# puppy color dilemma



## pr3dict (May 12, 2014)

Hi all,

First I would like to say please don't judge me too harshly as I am just trying to find what type of puppy would best for me.

I am planned to go pickup my first ever puppy in less then 2 weeks and it has been a journey I have planned for the past 4-5 months. 

Originally I put in a deposit for a male puppy (I wanted sable but color was not something that was guaranteed) 

After the puppies were born there were not enough males to go around and a few females were sable and a few were jet black. 

After some discussion with a few people and my breeder we decided a female would not be the end of the world and either gender would be a great companion for me. 

Now, after the temperament training I have been matched with a jet black female which was the total opposite of what I originally planned for. Now, I can say that the puppies are all beautiful but for some reason (maybe because the sables are more photogenic) I can't help but keep picturing myself with a sable puppy...

The puppies parents are of GREAT quality and the breeder is top notch. I just can't stop but think that my drive for a puppy is overpowering what I will be happy with. 

Can anyone weigh in on the situation as I am having a hard time making a decision. 

Thanks.


----------



## WVGSD (Nov 28, 2006)

My gut says that you need to wait until you find what you are looking for because, I am afraid that you will never be happy with this puppy. You mention that you have now been matched with a puppythat is the opposite of what you wanted. To me, this sounds like a recipe for disaster and I am afraid that the puppy will be the big loser in the end.


----------



## LaRen616 (Mar 4, 2010)

WVGSD said:


> My gut says that you need to wait until you find what you are looking for because, I am afraid that you will never be happy with this puppy. You mention that you have now been matched with a puppythat is the opposite of what you wanted. To me, this sounds like a recipe for disaster and I am afraid that the puppy will be the big loser in the end.


I agree with this ^^^^^ completely!

If you don't want a black puppy then don't get it! (Although blacks are the best! :wub


----------



## Bob_McBob (Nov 15, 2012)

This is a really individual decision. If you don't want a black puppy, then don't get a black puppy. You can find exactly what you want if you wait long enough. I've had all the various coat colourings over the years, and I think they all look great.
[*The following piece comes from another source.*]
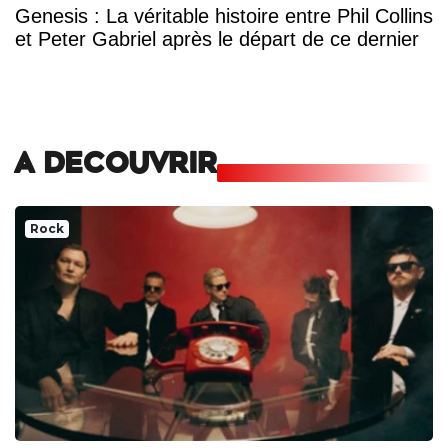
Genesis : La véritable histoire entre Phil Collins
et Peter Gabriel après le départ de ce dernier
A DECOUVRIR
Rock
I'm way more concerned about temperament and health. I would have been happy to get matched with almost any puppy my breeder selected.


----------



## Nigel (Jul 10, 2012)

I didn't think I would care to own a "coatie" but we now have two, one sable, the other some variation of black and tan. The thing I've noticed is once I've got to know them, their personality, quirks and all that, I don't even think about the way they look, I just see Ranger and Ollie. I wouldnt make too many concessions if it matters that much to you, but its easy to move beyond looks once you work, play and live with it.


----------



## My2shepherds (Jun 10, 2014)

In my opinion, if you need to ask advice about whether a pup is right for you from other people then I would say it is not the right pup.  Keep looking... I am sure you will find the perfect pup for you..


----------



## Shade (Feb 20, 2012)

Delgado was the only bicolour in a little of sables. I wanted a sable SO badly and honestly didn't even look at him when I visited the first time. The second visit the litter was 5 weeks old and the breeder pointed out three pups she was considering for me and the bicolour was one of them, I held and played with each one and one of the sable pups I discarded in my mind which left me with the other two. They were both identical in temperament at the visit and the only difference was the colouring. 
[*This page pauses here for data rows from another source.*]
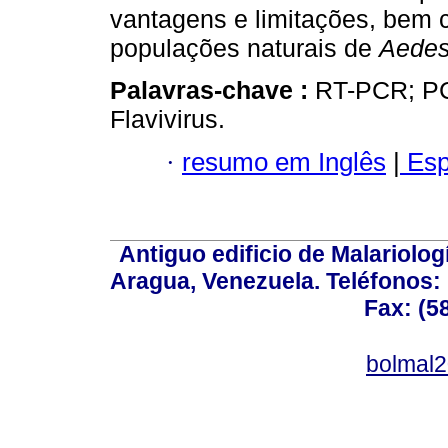
vantagens e limitações, bem 
populações naturais de
Aedes
Palavras-chave :
RT-PCR; PCR
Flavivirus.
·
resumo em Inglês
|
Esp
Antiguo edificio de Malariolo
Aragua, Venezuela. Teléfonos: 
Fax: (5
bolmal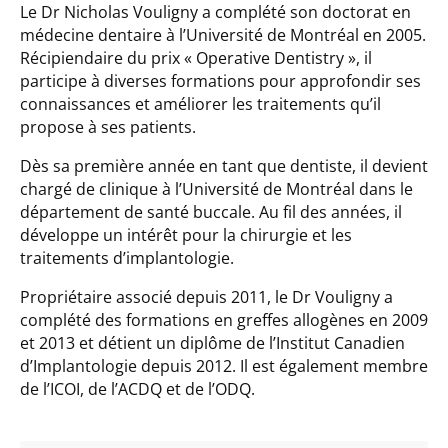
Le Dr Nicholas Vouligny a complété son doctorat en
médecine dentaire à l’Université de Montréal en 2005.
Récipiendaire du prix « Operative Dentistry », il
participe à diverses formations pour approfondir ses
connaissances et améliorer les traitements qu’il
propose à ses patients.
Dès sa première année en tant que dentiste, il devient
chargé de clinique à l’Université de Montréal dans le
département de santé buccale. Au fil des années, il
développe un intérêt pour la chirurgie et les
traitements d’implantologie.
Propriétaire associé depuis 2011, le Dr Vouligny a
complété des formations en greffes allogènes en 2009
et 2013 et détient un diplôme de l’Institut Canadien
d’Implantologie depuis 2012. Il est également membre
de l’ICOI, de l’ACDQ et de l’ODQ.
I spent the next two weeks thinking hard about those two puppies and weighing my options. One was exactly what I liked in all aspects and the other was everything except for the right colour. At the 7 week mark I visited again and we took the litter outside to play in the yard. The bicolour ran around with the siblings here and there but always was one of the first to obey the recall and kept trying to engage me with eye contact and physical contact multiple times. The more I looked at him the more I fell in love with what was inside him.

The breeder and I talked about both pups but neither of us committed to one in particular as the breeder hadn't officially tested them yet. At this point I officially changed my mind and the bicolour became my favourite of the puppies though I knew whichever puppy I had would be a good match. A few days after the visit she sent me three photos of the bicolour with the caption "Luka (puppy name) says hi" and I wasn't sure if that was a sign or not so I sent back a positive note and hoped for the best. When I arrived at 9 weeks to pick him up I still wasn't positive which dog I would be getting and when she came around the corner with the bicolour in her arms my heart just sang

If you asked me at any point up to the 5th week mark whether I would be content with a bicolour I would have hesitated or even said no. Delgado won me over and now bicolours are officially my favourite even trumping sables though they are a close second 


In the end it's your decision to make, don't get a puppy for the sake of getting A puppy. If you don't believe she would be a good fit then I would back away, but if you trust the breeder and would be willing to overlook the coat colour you may find a wonderful dog underneath that you would be heartbroken to live without.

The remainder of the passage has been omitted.